According to Pepiot, while the aircraft is climbing, the placement of the engines tilts the plane further upward at an angle that causes the vessel to stall. To counteract this over-tilting and stalling, Boeing engineers created sensors, known as the Maneuvering Characteristics Augmentation System, to monitor and automatically adjust the plane’s flight angle.

“What the Boeing engineers did was create a software that accounts for this extra [lift] force from the engine and as soon as you were too high in angle of attack an automatic software would bring the [tail of the plane] down to create a force and bring the aircraft back down,” said Pepiot.

However, the MCAS system only requires information from one of these sensors to trigger the response to tilt the plane downward.

“In aeronautics everything is redundant, there are two pilots, anytime there [are] sensors, there are in fact at least two of them installed. But with two sensors providing conflicting information, it can be difficult to resolve which one was giving the right information,” said Pepiot.

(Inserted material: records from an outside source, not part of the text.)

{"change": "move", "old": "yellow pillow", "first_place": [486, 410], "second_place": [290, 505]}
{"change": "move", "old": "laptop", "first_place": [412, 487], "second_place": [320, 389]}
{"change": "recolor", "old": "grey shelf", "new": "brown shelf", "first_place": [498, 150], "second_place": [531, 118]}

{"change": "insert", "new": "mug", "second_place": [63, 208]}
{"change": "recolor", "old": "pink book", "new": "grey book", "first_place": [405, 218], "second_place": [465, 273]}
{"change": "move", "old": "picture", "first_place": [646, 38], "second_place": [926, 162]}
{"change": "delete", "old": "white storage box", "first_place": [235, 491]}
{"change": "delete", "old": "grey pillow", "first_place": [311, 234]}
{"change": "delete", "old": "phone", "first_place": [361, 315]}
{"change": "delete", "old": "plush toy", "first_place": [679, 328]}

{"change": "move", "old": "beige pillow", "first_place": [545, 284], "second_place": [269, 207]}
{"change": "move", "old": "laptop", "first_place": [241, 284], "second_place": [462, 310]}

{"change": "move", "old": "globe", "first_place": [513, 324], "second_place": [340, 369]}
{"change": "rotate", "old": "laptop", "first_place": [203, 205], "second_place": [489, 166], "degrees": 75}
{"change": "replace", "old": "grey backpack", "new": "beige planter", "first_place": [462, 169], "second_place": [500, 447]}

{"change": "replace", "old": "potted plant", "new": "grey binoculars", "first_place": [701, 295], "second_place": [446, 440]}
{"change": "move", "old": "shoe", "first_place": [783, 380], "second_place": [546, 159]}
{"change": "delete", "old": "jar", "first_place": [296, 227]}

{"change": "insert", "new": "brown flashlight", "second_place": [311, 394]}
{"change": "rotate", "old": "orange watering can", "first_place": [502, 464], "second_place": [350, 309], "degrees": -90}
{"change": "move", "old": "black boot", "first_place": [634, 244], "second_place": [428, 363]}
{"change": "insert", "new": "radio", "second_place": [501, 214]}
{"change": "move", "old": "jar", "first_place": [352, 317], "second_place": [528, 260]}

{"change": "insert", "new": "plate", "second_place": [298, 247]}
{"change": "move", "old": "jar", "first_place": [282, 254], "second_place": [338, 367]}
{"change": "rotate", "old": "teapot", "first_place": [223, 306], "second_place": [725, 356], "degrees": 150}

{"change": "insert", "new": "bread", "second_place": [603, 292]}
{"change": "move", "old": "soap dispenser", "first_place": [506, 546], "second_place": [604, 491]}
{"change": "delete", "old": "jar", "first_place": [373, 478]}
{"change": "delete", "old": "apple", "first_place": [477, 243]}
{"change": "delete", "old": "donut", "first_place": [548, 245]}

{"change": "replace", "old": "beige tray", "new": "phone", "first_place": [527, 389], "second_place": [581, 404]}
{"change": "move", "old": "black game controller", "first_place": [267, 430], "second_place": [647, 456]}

In the recent crashes, it is hypothesized that one of the sensors provided incorrect information regarding the positioning of the plane. The sensor wrongly indicated that the plane was tilted too far upward and triggered a response to tilt the nose of the plane downard.

However, since the plane was not actually tilted upward in the first place, the sensor caused the plane to overshoot the downward adjustment, and subsequently plummet in altitude. Early data displays fluctuations in the altitude of the plane, which indicates that the pilots of both flights attempted to rectify the positioning of the plane, only to be overridden by the automated system.

The two crashes have raised questions regarding the regulation of Boeing and the 737, especially under the realization that many pilots were not aware of the M.C.A.S. system’s implementation until the first of the two crashes.

Without any prior knowledge of the system it would be difficult for pilots to overcome a malfunction. It has come to light that Boeing engineers, as opposed to Federal Aviation Administration officials, were vetting the 737 Max 8 for flight.

Questions remain with regard to the future of Boeing, with the grounding of 737 Max 8’s around the globe, and ongoing investigations into the relationship between Boeing and the FAA.